Base templates¶
You usually want to send notifications with a consistent style. Especially for HTML, where you want to have a common design – colors, fonts, footer links etc.
But often also for plain-text, where you might want to include disclaimer footers.
The tools you learned so far enable you to do that, but you’d repeat those common elements in every single event template.
Tattler supports base templates to simplify that:
templates_base/
└── mywebapp/ <-- a scope
├── _base <- base template (NB: _base )
│ └── email/ <- base template for email
│ ├── subject
│ ├── body_plain
│ ├── body_html
│ └── priority
└── reservation_confirmed/ <- event template
└── email/
├── subject
├── body_plain
├── body_html
└── priority
The base template is just like an event template, but named _base. Notice the
underscore!
Place it into the same folder of your events, i.e. beneath the scope folder.
When you do that, this template will be loaded before the template of the event to send.
How do the templates for base and event interact?
Tattler uses Jinja as default template engine, and the base template in passed to the
event template as variable base_template.

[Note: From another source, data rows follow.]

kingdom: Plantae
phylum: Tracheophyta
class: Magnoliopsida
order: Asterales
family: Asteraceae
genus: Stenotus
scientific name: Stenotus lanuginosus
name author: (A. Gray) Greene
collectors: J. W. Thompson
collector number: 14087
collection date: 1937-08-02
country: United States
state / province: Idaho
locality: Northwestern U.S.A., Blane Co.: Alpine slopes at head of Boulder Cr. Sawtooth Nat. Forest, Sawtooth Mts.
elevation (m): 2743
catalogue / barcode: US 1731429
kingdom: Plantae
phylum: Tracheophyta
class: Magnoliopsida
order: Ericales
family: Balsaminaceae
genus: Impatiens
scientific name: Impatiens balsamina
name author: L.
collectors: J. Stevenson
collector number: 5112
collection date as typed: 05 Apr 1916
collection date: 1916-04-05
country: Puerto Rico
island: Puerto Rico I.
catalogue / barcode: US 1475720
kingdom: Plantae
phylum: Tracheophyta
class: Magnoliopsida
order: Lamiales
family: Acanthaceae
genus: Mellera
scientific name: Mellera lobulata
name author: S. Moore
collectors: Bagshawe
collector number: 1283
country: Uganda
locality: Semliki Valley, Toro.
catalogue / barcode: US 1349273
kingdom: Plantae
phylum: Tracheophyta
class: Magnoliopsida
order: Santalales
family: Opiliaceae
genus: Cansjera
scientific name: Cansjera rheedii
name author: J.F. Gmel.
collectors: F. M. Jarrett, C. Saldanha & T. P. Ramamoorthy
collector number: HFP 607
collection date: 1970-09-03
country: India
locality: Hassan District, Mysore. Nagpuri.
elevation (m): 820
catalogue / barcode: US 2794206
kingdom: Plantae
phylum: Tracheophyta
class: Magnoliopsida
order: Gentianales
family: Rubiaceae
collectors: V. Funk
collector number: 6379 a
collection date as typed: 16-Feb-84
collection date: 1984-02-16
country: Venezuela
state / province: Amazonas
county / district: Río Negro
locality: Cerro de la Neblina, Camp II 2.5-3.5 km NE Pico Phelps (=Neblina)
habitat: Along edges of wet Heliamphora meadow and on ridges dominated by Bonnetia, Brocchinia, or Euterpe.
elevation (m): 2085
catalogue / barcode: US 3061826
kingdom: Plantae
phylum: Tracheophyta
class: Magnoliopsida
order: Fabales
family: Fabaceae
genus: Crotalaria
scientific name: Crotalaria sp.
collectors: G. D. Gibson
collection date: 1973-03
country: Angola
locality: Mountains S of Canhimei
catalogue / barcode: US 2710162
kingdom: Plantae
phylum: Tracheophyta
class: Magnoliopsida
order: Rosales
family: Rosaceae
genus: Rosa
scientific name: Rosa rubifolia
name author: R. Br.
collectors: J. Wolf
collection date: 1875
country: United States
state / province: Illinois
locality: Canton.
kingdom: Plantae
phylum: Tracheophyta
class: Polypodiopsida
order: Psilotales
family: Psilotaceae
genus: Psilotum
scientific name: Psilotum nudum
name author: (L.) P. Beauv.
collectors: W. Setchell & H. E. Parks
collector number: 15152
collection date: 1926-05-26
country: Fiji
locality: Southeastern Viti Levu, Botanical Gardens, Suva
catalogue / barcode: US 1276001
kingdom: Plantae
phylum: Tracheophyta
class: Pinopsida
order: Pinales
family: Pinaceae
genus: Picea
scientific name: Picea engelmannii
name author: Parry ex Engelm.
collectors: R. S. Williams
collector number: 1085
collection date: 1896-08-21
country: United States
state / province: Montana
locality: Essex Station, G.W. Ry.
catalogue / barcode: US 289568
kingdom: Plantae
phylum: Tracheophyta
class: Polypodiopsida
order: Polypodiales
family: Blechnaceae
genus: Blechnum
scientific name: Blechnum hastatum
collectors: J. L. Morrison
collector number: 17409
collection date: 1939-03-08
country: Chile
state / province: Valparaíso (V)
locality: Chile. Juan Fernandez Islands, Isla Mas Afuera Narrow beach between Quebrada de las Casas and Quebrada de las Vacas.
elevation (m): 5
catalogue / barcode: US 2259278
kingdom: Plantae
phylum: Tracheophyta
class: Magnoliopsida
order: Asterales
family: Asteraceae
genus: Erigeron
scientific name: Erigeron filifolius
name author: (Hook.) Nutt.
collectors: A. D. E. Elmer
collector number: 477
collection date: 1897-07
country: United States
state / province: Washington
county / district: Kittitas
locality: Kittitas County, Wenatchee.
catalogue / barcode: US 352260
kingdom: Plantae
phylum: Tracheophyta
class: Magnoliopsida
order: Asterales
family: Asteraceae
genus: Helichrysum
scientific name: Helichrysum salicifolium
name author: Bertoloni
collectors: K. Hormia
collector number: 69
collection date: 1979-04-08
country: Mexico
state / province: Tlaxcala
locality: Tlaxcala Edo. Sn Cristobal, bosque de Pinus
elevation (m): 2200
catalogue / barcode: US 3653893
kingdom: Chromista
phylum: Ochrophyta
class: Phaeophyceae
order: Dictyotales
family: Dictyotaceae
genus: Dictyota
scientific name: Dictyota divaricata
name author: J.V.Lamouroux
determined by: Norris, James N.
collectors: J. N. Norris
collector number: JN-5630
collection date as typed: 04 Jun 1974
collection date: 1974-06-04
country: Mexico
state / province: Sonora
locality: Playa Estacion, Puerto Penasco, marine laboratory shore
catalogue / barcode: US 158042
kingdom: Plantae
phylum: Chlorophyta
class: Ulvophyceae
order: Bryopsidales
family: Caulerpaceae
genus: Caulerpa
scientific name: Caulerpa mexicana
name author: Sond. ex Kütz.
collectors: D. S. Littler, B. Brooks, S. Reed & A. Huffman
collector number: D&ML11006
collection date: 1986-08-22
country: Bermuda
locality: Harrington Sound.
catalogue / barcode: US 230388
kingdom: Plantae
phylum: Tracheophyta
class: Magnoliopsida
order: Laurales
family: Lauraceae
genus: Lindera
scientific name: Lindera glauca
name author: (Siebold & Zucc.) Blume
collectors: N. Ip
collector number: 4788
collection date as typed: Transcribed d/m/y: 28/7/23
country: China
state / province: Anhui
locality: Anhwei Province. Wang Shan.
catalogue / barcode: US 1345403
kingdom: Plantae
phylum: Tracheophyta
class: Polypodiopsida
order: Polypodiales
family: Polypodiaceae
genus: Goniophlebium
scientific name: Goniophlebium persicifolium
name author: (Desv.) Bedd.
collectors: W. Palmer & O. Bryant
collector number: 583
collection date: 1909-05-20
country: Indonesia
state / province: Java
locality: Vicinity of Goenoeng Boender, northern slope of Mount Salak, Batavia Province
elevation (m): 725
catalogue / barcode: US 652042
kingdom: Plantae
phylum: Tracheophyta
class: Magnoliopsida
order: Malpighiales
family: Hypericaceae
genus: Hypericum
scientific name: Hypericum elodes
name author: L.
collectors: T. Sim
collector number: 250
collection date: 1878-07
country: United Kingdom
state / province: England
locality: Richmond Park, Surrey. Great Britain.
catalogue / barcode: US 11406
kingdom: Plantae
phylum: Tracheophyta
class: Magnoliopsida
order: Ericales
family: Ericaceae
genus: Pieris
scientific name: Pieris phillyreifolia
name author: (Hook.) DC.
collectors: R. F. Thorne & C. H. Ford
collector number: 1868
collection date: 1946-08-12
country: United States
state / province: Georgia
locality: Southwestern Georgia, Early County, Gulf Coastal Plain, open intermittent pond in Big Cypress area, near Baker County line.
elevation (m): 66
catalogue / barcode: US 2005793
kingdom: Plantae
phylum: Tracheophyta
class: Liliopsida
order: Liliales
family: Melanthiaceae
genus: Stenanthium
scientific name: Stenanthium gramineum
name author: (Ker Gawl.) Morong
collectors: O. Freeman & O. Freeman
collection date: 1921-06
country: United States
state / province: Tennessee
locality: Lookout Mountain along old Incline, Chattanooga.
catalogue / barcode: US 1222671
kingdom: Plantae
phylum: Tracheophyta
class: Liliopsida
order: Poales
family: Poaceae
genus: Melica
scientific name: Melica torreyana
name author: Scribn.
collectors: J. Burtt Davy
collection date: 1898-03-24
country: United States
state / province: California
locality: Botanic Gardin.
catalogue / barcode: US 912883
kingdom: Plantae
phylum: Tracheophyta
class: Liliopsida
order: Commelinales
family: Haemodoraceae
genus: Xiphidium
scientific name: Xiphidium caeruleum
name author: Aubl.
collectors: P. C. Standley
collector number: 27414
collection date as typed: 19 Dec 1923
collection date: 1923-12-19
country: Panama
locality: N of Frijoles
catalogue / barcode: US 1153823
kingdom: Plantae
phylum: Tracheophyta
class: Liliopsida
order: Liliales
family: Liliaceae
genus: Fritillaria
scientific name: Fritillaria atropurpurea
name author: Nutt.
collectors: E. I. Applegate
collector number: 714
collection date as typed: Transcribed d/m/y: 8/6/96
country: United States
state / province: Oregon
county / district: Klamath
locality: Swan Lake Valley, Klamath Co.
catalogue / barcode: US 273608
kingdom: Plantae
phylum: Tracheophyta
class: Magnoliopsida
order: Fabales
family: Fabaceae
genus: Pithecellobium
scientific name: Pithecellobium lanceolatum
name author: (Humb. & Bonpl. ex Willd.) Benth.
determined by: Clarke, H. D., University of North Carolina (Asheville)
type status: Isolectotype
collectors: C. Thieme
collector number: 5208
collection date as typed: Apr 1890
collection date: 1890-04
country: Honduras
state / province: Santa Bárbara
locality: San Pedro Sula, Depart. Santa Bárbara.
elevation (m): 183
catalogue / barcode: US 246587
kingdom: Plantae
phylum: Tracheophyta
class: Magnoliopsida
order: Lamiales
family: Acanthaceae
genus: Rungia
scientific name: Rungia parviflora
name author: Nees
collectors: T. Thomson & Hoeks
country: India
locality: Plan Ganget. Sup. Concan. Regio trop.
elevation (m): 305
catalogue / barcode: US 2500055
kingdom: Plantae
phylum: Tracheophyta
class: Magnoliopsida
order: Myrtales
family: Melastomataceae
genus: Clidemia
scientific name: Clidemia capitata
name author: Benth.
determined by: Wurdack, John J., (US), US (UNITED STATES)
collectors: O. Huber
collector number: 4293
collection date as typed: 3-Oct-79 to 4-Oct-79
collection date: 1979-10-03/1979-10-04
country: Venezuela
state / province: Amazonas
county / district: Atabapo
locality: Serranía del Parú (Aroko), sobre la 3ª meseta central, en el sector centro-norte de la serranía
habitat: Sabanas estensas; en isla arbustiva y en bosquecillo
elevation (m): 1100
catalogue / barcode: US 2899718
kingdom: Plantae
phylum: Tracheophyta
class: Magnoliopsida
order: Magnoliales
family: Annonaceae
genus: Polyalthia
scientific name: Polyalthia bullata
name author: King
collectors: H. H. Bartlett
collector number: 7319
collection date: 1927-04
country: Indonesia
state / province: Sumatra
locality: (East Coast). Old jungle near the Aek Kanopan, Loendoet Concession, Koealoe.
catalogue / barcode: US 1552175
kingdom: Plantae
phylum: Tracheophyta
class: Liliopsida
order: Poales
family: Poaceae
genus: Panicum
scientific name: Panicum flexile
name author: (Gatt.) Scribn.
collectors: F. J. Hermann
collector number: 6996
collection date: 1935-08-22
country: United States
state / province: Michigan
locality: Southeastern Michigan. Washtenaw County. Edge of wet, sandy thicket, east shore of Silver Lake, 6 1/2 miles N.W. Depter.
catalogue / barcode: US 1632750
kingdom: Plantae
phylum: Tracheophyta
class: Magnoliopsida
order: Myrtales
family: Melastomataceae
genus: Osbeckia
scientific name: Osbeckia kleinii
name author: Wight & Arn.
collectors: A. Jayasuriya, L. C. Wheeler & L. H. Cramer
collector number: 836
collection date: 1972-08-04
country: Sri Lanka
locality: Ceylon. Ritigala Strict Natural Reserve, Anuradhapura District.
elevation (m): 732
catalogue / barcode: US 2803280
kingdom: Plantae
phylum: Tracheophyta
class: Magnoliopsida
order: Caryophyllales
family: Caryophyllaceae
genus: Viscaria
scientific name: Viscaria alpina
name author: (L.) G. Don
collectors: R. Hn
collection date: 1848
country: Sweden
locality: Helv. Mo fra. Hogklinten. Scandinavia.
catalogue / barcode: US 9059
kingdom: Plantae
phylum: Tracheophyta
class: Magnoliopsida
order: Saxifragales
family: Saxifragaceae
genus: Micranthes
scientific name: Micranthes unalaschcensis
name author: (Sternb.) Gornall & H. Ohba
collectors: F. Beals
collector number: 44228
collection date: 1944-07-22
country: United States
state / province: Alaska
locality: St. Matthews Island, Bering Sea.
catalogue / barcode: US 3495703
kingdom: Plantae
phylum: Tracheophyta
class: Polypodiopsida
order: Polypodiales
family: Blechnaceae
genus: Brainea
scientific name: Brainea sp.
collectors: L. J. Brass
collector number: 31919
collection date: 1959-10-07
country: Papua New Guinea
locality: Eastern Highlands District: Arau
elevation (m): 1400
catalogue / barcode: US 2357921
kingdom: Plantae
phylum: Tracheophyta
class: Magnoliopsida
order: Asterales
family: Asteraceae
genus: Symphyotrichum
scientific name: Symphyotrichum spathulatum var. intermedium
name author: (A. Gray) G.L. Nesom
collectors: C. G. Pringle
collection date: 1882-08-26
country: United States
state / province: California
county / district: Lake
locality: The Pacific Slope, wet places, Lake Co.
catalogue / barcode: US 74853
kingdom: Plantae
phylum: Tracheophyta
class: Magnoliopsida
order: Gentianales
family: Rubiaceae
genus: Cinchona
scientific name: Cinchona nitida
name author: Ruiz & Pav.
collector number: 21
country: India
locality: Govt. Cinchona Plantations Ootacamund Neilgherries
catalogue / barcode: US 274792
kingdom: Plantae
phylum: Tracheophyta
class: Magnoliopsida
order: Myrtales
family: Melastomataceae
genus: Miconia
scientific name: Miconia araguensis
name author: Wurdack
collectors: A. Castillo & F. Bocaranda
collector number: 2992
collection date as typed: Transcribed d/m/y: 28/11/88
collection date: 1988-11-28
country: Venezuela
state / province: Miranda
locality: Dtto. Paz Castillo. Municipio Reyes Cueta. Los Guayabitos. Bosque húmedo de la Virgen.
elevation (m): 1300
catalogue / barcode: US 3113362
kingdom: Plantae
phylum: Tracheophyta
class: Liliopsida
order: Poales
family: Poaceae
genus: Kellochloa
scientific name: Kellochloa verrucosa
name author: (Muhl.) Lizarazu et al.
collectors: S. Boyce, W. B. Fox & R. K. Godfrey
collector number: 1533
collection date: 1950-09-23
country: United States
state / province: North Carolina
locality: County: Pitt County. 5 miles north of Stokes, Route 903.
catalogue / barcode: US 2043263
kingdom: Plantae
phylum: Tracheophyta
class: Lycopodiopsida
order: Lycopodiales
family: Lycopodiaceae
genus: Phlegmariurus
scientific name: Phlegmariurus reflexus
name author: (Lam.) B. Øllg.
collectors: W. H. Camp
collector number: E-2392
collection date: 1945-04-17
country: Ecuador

The event template can then use Jinja’s {% extends base_template %} keyword and
leverage Jinja’s template inheritance.
Here’s an example for the base template:
{# this is _base/email/body_html #}
<!DOCTYPE html>
<html>
<head>
<title>{% block title %}Default title{% endblock %}</title>
</head>
<body>
This content will be displayed in every event template that
extends this base template.
{% block content %}This can be overridden by
each event template{% endblock %}
{% block footer %}Call +41 78965432 for support.{% endblock %}
</body>
</html>
and here’s an example for any event template that uses the base template:
{% extends base_template %}
{# this is reservation_confirmed/email/body_plain #}
Hello {{ user_firstname }}! You might meet with any of these specialists:
{% for name in specialists %}
{{ name }}
{% endfor %}
Nota bene:
Adding a base template to a scope only makes it available as “opt-in” to events in the scope. Each event template defines for itself whether it uses the base template or not.
Event templates must explicitly reference the base template when they want to extend it.
The
{% extends base_template %}tag must be at the very beginning of the event template.
Deploying base templates¶
Base templates are made available per-scope.
However, often a company style applies to notifications from all subsystems.
No worries! It’s easy to share a base template across scopes with symbolic links:
templates_base/
├── _base/ <-- concrete base template to share
├── mywebapp/ <-- a scope
│ ├── _base/ <- symbolic link to -> ../_base/
│ ├── password_changed/ <- an event
│ └── order_accepted/
├── fulfiller/ <-- a scope
│ ├── _base/ <- symbolic link to -> ../_base/
│ ├── order_shipped/ <- an event
│ ├── delay_occurred/
│ └── shipping_error/
└── pmtintegrator/ <-- a scope
├── _base/ <- symbolic link to -> ../_base/
└── cc_charge_failed/ <- an event
Simply create those as follows:
cd templates_base/
# create your actual _base template inside here
mkdir -p _base/email/
# create symlinks to it in every scope
ln -s ../_base mywebapp/
ln -s ../_base fulfiller/
ln -s ../_base pmtintegrator/
This obviously gives you the freedom to mix and match base templates as you please. For example, you may want to have 2 base templates, and have events from each scope use either one of them, simply by setting the right target of the symbolic link.